Add in a partially opened city library, a shuttered art gallery and a civic centre abandoned since 2023 after a fire, and the self-proclaimed “world class African city” mockingly reinvents the meaning of the word “hubris”.
The failed city of Johannesburg is the visible tip of a much larger and more sinister iceberg: the veritable collapse of smaller municipalities dotting the road between Gauteng and the eastern parts of the Free State, whose collapse I recently witnessed firsthand.
It is not as though the budgets for restoration have not been itemised. No less an authority than the president himself provided some statistics: a year ago, Cyril Ramaphosa told the Sustainable Infrastructure Development Symposium South Africa (SIDSSA) that SA needs an additional R1.6 trillion in public sector infrastructure investment and a further R3.2 trillion from the private sector, within five years, to “achieve the country’s infrastructure goals”.
If CR “loves big numbers” as one National Treasury noted, this is an eye-watering amount.
Expanding debt costs
And the failed recent national budget, when eventually passed, will not provide anything approaching this amount. Too much is consumed by expanding debt costs (national debt stands at R5tn and rising each year) and paying public servant salaries.
The same public servants, at national and local level, who should be fixing the roads and maintaining the water supply.
Except at the local government level, especially in smaller ones like those in the Free State, grants allocated for infrastructure maintenance and upgrades are routinely underspent or simply misappropriated. In some cases, less than half of the municipal infrastructure grant is being spent as intended.
Avoiding potholes on cratered roads was one jeopardy of my recent road trip. Another was dodging aggressive and endless truck drivers barrelling on roads – large and small. And this relates to a larger, and even more economically threatening hazard: the collapse of freight rail services, forcing the trucks to carry the load once borne by Transnet.
Of course, all these “challenges” as Ramaphosa euphemistically describes them are highlighted in state speeches. In the case of Transnet, there is now an attempt of some seriousness to fix the problem.
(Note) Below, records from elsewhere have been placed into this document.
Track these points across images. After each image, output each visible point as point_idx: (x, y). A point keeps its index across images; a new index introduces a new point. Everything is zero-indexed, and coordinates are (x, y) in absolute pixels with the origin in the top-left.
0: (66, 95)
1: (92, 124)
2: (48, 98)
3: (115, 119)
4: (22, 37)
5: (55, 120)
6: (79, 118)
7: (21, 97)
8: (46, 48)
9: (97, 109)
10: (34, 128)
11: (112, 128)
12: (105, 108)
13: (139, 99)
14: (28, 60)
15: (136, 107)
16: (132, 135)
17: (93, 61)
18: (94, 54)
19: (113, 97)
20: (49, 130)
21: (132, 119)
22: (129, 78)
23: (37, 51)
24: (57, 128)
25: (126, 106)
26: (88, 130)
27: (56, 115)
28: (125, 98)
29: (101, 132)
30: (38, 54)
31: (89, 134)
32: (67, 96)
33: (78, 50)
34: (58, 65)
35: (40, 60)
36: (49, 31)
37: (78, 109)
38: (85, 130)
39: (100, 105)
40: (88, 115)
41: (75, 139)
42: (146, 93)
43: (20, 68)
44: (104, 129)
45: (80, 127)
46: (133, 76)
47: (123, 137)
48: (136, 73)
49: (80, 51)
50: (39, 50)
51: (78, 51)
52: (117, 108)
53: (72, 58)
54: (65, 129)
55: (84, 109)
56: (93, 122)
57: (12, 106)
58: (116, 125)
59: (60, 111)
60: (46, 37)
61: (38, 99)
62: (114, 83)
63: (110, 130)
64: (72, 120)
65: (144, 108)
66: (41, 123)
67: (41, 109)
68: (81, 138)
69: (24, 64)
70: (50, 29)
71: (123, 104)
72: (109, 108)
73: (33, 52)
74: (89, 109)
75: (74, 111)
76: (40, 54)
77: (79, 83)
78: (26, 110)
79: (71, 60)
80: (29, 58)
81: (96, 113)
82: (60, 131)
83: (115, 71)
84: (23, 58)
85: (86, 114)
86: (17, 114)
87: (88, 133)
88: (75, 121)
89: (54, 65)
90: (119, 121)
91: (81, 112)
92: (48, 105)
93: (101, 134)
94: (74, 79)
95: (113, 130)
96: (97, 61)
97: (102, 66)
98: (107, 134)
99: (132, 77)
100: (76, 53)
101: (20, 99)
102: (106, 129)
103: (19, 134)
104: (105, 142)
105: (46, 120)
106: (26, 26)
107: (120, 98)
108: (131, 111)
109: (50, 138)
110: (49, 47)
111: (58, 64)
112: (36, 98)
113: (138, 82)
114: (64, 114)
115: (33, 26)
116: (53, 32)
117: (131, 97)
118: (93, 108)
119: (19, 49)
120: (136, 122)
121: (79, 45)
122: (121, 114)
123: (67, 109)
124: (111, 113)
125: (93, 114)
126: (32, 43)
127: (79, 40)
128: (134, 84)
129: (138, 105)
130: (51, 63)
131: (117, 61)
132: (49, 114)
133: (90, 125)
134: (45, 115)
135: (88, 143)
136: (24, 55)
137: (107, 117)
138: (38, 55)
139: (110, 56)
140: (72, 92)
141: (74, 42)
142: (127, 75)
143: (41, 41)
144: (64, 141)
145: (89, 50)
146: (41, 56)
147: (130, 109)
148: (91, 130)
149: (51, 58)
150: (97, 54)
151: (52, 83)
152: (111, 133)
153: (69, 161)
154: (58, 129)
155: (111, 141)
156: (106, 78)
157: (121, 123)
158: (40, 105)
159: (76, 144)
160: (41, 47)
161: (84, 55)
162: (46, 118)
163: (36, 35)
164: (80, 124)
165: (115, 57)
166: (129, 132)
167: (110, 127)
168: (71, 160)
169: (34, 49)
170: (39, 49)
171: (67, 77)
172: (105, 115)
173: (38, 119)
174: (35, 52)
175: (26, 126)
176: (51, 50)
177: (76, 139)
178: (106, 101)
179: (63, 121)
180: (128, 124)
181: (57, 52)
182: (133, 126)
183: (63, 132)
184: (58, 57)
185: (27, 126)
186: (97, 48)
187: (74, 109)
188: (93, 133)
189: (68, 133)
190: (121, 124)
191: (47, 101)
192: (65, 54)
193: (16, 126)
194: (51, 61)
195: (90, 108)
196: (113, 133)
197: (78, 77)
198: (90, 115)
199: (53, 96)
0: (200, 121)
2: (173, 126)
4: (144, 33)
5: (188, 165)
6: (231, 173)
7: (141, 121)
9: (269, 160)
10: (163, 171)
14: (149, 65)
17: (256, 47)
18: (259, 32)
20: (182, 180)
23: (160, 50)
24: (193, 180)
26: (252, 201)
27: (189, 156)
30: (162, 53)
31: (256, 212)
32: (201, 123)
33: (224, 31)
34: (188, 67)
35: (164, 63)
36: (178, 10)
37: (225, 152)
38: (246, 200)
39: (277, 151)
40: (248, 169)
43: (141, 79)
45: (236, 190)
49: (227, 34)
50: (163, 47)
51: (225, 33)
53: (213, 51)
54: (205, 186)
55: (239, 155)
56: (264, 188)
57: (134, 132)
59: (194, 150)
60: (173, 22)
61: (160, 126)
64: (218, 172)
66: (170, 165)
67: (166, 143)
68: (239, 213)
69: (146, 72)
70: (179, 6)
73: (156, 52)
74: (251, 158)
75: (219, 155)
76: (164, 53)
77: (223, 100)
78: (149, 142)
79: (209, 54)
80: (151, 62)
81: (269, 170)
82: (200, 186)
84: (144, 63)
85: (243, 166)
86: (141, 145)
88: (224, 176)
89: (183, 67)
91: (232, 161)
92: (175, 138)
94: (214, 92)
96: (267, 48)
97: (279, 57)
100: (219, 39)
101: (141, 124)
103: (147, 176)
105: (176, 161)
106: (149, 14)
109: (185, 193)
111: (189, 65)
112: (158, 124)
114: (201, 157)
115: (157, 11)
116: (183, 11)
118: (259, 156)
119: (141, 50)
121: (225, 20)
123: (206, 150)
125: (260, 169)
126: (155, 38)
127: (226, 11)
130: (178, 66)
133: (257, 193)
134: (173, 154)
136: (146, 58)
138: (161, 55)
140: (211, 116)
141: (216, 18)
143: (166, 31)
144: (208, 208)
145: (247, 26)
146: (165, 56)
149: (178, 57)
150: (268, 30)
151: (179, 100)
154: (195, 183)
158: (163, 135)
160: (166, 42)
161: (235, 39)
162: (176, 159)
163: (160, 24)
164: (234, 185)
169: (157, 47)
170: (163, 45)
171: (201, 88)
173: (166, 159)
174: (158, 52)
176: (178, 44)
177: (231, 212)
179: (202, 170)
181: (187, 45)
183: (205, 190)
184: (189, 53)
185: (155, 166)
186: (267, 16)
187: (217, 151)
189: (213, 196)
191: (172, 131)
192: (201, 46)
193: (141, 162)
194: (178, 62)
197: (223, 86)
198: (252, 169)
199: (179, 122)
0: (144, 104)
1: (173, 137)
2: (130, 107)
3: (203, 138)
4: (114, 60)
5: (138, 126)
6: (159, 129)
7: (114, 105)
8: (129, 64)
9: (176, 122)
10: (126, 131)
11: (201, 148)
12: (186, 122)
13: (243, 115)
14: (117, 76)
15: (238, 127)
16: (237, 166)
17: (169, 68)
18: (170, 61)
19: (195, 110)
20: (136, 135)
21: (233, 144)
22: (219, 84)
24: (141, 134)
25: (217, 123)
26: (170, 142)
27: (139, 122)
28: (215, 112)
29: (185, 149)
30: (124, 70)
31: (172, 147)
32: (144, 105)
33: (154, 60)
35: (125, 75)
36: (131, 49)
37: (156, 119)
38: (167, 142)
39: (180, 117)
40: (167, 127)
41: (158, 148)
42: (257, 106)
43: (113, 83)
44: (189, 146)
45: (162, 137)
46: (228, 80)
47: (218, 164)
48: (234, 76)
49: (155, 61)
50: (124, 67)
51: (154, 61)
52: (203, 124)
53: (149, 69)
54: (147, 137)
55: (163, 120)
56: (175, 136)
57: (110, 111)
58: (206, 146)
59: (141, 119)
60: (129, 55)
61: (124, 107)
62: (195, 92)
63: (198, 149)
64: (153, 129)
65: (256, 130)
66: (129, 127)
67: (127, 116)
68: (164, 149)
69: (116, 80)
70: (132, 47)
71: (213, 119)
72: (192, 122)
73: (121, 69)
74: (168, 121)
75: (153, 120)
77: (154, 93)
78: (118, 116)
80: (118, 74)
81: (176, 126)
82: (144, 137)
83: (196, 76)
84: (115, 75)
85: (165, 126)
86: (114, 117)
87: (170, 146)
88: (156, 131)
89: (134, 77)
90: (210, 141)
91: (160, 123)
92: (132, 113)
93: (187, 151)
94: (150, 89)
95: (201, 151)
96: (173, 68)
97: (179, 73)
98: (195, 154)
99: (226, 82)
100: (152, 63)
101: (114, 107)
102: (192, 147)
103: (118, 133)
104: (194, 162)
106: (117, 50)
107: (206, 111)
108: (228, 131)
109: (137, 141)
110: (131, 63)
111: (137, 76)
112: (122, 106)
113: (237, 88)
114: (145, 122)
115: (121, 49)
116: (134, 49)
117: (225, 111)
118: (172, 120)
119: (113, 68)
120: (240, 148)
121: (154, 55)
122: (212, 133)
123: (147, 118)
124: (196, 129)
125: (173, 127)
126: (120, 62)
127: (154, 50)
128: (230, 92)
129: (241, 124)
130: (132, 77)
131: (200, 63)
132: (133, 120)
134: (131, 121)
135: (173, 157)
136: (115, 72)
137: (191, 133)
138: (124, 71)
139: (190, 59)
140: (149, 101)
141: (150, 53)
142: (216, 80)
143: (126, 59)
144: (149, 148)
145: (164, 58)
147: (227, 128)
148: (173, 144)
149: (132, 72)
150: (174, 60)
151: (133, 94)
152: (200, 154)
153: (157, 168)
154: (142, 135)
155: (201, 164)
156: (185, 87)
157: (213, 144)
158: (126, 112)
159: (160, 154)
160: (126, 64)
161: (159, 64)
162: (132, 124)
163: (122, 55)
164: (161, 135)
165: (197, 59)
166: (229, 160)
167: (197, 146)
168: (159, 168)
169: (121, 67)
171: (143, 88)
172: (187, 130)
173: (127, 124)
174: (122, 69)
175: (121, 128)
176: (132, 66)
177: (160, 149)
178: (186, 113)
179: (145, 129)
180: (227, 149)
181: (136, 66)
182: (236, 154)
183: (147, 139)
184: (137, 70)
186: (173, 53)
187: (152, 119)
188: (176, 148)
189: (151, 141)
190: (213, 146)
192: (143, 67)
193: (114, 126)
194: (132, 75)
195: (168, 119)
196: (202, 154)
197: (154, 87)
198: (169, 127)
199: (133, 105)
But it has mushroomed and metastised on the watch and under the eye of the same administration, which now promises to fix it.
Will the private sector pony up the R3.2 trillion needed to repair the gap?
Not according to Jannie Durand – chief executive of Remgro, the investment holding company, which houses an array of diverse enterprises in its portfolio and is the ninth largest publicly traded company listed on the JSE.
He told the company’s capital markets day last month: “We prefer not to be in business with the government. Doing acquisitions in South Africa to achieve inorganic growth is difficult.”
Intense regulatory environment
In a joined-up government, where each of its silos was collaborating to meet national challenges, such as the collapsed infrastructure, there would be care and maintenance too for the needs of the private sector.
Not so in SA according to Durand. “The regulatory environment makes it very difficult, and getting deals passed by the Competition Commission is becoming increasingly challenging.”
And that’s just one example of many. Here’s a very basic idea beyond maintaining roads and rail. If you want the private sector to stump up investment, just make it easier and less painful for them to invest.
I flew back from Lanseria after my Free State adventure and landed in Cape Town. The 30km distance from the airport to home was across a variety of highways and smaller roads. Not a single pothole on any of them. Perhaps this is the normal condition of a functioning state or city. The pity for the country is that it is an exception.
Although it’s late, it’s still not too late for one city’s exception to become the national and local rule elsewhere. Perhaps our lords and masters could humble themselves and take note.